Buna karşın yapılaşma vahşice sürüyor! Artık dağları taşları yontup ev sokuşturuyorlar! Denizden dağlara baktığınız zaman dağların oyulduğunu görüyorsunuz, nereye kadar gidecek bu çılgınlık? Hebil Koyu’nda Turizm ve Kültür Bakanı’nın turizm şirketine ait bir yapılaşma ise giderek yayılmış, yöreye uygun da olmayan bir mimariyle yazlık konutlar yapılmış, fahiş fiyatlarla pazarlanıyor. Her koyun etrafı dağlara kadar çıkan ikinci konutlarla dolu. Buna karşın yollar çok uzun yıllardan beri aynı yollar! Ne genişleme var, ne aydınlatma. Ve çılgın şöförler bu yollarda uzunlarını yakarak canavar gibi üzerinize gelirken çok isteseniz bile saydığım yerlerden birinde oturuyorsanız Bodrum Kale’ye gidip bale seyretmek ancak fantezi olabiliyor. Bodrum Belediyesi’nin bütün bu yörelere ciddi bir ulaşım hizmeti vermesinin de olanağı yok.
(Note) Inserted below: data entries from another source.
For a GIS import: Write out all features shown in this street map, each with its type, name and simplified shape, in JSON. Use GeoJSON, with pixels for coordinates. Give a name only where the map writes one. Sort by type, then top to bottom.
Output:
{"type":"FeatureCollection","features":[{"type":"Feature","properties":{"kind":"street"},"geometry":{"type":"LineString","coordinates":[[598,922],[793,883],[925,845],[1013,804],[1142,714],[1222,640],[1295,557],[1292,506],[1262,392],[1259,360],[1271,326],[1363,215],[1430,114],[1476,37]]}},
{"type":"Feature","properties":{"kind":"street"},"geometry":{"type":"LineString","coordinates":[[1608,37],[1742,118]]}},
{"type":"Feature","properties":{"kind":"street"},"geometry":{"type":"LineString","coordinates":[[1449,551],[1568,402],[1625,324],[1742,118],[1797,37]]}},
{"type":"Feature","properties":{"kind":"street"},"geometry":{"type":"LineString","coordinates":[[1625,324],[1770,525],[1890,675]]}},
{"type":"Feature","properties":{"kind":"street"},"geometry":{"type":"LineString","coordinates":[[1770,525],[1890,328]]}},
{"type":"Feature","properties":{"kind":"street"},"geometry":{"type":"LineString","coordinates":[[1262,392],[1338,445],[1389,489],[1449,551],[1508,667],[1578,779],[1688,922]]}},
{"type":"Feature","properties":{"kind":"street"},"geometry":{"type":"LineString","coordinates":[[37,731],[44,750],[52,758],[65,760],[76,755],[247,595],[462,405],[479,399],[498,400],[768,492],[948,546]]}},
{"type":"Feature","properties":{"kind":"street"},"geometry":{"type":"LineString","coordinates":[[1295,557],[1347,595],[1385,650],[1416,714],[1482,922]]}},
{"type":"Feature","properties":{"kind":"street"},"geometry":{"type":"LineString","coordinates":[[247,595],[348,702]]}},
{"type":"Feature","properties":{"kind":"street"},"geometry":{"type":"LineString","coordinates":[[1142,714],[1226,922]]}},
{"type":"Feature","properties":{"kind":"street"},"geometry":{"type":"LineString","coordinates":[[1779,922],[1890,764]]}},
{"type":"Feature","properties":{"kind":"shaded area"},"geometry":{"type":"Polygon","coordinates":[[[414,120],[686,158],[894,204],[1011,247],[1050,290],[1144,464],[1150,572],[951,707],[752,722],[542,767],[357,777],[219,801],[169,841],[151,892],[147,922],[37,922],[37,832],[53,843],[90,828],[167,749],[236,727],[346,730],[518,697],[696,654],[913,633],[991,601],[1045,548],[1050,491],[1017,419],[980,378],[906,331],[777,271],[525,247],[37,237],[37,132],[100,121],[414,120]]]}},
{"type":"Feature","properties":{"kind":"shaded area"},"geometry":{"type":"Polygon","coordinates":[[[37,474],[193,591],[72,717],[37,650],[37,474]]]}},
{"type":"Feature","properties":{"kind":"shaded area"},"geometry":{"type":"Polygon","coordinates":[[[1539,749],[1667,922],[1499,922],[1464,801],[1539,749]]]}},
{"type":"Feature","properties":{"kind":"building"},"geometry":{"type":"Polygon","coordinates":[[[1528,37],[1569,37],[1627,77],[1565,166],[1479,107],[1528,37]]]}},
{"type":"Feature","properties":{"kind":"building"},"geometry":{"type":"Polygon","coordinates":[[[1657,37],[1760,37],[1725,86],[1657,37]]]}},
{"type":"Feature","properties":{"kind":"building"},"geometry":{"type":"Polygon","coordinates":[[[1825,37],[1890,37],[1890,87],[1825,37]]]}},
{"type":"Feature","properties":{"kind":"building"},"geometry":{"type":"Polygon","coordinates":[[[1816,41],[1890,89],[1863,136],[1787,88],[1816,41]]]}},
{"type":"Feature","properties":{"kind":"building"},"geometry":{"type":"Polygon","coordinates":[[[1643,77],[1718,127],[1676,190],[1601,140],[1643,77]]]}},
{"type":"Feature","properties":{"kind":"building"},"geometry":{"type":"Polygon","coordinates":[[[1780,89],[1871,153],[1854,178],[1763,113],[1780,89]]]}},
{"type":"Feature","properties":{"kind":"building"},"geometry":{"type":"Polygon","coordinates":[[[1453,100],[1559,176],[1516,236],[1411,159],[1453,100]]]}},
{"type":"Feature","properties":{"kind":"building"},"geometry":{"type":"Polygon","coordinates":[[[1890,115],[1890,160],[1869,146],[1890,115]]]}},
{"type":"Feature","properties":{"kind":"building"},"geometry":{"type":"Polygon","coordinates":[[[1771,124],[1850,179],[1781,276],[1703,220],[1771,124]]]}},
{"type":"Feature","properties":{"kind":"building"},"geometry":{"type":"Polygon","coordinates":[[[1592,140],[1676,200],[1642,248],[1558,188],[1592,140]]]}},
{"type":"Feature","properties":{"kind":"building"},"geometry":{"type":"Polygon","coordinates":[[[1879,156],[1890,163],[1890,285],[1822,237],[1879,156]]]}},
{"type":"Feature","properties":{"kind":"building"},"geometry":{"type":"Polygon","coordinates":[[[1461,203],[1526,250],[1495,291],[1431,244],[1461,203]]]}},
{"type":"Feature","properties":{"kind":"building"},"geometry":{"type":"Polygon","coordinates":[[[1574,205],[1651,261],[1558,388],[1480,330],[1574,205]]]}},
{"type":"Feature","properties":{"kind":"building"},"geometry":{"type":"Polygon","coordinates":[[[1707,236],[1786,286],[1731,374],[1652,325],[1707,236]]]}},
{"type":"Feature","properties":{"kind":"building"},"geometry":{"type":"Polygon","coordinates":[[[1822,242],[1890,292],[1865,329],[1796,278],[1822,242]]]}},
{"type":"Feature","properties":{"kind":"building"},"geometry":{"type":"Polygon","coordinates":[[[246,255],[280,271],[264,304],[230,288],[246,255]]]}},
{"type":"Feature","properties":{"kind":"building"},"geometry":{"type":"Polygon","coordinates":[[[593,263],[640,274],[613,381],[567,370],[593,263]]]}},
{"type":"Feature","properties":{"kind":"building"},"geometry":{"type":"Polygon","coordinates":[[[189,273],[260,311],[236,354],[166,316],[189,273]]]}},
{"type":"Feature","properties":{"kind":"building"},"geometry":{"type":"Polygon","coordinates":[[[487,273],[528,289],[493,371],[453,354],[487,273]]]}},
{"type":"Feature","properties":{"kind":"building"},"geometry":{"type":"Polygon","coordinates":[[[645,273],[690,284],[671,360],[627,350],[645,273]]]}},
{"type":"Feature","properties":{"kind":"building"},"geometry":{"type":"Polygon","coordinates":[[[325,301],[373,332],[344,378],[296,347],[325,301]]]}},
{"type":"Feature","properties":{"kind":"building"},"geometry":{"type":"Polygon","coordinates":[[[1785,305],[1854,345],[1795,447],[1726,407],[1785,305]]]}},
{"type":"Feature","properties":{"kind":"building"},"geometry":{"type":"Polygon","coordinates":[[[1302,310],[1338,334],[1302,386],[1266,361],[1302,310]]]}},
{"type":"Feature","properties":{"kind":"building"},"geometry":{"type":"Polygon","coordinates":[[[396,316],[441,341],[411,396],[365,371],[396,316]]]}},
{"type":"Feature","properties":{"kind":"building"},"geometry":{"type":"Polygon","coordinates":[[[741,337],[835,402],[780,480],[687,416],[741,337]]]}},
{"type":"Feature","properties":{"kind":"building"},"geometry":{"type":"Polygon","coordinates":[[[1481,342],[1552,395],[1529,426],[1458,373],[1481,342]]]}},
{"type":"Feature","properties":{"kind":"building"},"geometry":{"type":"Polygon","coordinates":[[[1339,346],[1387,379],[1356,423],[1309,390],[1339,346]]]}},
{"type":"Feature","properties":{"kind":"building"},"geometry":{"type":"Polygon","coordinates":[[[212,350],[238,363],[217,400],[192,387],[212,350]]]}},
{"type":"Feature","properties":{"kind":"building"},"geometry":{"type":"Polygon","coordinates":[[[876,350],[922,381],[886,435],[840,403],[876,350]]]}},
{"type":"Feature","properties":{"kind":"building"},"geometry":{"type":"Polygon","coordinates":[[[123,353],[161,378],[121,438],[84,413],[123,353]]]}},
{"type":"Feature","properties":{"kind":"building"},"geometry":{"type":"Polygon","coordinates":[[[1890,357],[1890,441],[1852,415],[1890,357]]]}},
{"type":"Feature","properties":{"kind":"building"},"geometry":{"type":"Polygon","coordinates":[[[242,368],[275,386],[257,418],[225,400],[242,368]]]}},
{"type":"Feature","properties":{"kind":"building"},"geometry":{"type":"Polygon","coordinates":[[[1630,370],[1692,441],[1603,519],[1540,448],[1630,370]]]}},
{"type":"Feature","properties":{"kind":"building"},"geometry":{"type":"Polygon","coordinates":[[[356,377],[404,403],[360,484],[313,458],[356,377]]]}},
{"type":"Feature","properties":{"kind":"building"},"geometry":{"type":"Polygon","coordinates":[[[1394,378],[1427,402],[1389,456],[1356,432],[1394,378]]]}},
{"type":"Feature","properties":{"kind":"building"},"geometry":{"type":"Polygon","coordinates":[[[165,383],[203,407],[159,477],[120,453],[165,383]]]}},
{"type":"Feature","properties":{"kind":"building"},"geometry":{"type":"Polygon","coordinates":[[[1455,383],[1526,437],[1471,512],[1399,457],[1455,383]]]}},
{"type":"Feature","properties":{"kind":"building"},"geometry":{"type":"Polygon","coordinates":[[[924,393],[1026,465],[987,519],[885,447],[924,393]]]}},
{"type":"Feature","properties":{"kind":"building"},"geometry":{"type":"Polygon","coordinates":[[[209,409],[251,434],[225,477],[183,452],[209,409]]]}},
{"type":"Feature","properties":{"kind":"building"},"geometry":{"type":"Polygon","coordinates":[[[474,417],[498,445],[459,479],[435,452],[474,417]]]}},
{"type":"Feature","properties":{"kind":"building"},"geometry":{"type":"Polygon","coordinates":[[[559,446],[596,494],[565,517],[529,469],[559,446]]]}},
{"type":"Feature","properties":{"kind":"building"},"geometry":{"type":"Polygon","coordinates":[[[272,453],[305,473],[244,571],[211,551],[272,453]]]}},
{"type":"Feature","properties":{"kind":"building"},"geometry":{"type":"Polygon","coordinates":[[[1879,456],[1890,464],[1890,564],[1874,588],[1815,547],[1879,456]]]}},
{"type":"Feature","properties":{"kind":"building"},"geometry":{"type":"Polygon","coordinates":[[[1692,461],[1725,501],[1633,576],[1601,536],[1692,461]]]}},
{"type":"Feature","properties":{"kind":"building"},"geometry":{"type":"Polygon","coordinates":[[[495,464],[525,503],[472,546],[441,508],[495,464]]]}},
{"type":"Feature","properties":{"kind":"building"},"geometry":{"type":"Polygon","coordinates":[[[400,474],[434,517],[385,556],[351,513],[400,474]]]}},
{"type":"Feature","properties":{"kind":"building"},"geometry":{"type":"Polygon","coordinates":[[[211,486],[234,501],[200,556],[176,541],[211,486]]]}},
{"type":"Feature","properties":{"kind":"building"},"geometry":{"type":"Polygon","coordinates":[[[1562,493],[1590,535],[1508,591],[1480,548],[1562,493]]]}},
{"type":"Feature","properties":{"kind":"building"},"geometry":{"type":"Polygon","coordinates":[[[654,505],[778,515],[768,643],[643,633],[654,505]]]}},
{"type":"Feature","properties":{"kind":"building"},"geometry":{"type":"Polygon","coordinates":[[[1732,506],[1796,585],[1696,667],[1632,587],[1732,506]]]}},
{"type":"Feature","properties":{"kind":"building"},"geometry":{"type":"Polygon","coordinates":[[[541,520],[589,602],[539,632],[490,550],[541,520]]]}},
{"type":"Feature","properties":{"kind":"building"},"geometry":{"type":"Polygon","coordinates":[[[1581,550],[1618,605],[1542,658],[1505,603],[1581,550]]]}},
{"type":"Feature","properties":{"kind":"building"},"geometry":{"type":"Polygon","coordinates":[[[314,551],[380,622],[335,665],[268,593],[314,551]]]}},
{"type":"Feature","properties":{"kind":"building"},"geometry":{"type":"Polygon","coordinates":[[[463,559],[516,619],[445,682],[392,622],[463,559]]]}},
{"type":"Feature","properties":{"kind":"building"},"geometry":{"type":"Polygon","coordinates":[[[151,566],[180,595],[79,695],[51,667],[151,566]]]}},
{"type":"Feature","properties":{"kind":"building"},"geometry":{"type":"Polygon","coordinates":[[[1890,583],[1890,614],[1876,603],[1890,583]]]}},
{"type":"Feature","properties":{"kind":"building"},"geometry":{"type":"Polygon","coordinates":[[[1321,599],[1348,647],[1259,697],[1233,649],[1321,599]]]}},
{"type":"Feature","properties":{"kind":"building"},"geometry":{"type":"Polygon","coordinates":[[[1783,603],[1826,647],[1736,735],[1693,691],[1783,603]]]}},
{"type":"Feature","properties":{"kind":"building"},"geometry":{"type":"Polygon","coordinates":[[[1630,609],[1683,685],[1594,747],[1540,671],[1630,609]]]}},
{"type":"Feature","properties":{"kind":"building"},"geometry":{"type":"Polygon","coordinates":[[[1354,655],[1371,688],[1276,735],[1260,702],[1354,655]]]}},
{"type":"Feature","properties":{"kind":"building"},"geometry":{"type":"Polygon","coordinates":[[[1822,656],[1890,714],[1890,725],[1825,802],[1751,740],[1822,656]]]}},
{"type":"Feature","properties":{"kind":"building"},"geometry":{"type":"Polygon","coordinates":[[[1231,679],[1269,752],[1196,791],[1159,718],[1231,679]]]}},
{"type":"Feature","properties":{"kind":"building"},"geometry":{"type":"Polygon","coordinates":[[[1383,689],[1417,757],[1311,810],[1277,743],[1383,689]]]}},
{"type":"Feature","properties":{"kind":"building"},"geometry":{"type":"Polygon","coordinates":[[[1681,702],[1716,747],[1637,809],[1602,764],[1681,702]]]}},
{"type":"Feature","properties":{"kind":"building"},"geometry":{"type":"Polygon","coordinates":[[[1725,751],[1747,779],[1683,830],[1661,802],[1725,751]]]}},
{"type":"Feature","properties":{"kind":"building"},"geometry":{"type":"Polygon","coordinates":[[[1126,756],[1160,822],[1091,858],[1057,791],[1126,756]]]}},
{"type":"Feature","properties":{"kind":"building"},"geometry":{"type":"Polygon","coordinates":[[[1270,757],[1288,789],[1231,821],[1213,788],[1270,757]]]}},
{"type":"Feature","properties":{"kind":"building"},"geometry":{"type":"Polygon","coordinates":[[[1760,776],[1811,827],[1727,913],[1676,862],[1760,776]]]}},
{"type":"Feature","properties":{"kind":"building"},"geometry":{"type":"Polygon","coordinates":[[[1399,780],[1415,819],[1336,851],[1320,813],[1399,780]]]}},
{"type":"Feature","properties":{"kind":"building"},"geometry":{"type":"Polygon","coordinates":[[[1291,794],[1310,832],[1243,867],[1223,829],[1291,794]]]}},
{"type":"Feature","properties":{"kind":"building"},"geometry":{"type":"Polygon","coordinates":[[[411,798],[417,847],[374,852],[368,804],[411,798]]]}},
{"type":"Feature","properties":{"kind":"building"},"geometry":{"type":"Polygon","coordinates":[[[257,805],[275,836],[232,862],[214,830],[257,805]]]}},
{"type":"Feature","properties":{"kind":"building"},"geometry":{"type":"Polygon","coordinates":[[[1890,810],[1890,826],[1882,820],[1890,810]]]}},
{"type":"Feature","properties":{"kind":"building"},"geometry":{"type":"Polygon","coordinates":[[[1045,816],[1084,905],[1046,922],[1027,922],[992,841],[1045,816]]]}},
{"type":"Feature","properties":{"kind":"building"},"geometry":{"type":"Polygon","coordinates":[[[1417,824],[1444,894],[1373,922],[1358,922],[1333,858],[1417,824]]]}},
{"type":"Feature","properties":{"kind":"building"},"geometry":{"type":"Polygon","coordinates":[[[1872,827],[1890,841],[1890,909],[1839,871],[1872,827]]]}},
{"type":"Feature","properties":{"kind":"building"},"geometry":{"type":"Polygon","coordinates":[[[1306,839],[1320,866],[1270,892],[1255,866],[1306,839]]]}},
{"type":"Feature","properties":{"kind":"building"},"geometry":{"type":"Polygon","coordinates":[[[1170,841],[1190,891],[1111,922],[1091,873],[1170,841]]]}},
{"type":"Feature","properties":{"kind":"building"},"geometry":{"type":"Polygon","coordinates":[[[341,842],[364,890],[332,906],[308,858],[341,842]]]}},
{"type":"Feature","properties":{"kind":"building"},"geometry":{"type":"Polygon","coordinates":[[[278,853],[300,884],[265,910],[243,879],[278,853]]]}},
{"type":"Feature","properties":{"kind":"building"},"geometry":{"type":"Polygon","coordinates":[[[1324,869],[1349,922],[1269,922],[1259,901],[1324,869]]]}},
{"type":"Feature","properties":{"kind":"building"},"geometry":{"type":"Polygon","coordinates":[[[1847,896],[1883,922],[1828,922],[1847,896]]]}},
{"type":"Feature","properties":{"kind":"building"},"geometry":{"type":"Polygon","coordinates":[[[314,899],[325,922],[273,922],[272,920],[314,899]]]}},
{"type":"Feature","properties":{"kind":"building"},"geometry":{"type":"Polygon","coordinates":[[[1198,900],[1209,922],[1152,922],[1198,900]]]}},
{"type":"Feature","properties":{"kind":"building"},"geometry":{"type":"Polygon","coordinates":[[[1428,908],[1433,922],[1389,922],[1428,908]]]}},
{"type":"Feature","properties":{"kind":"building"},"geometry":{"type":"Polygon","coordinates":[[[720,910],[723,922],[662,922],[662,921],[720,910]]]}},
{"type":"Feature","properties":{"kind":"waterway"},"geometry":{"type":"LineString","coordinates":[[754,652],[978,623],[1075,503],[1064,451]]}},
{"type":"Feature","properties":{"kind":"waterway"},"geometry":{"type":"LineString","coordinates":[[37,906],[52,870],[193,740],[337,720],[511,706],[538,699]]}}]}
Özetle Bodrum demek benim için koskoca bir YOK’lar bütünü demekYol yok, su yok, park yeri yok, denize girecek yer yok, bütün kıyılar özel sitelerin ya da beach klüplerin, ama gelen çok?

ÖZGÜRLÜK HAVASI!

 Ne var Bodrum’da? Ege, Akdeniz’e özel özgürlük havası! Herkes canının istediği gibi giyiniyor. Yüzleri peçeli 4’er 4’er gezen Arap kadınları yok. Orta yaşın üzerindeki kadınlar abartılı makyaj ve kıyafetlerle düğüne gider gibi ortalıkta salınıyor. Gençler sarmaş dolaş. Çocuklar cazgır, nedeni bile yok ama ilgi çekmek için olsa gerek, ciyak ciyak bağırıyorlar! Herkes bi koy vermiş! 

Dükkânlarda çakma çantalar, çakma markalar, çatır çatır satılıyor! Kimse fiyatlara bakmıyor, razı olmuş bir halde alışverişini yapıyor, çünkü baksan ne olacak? Ama herkesin gözü de karşı kıyılarda, vizesi olan komşuda, Yunan Adaları’nda, dönünce ballandıra ballandıra yenilen içilen anlatılıyor, ne kadar doğal, ne kadar yeşil, koylar ne kadar temiz, kıyılar nasıl da herkese açık, deniz ürünleri ne kadar ucuz ve lezzetli. Bodrum böyle olamaz mıydı?

Gidilen ve yeniden gidilmek istenen ve mutlu dönülen.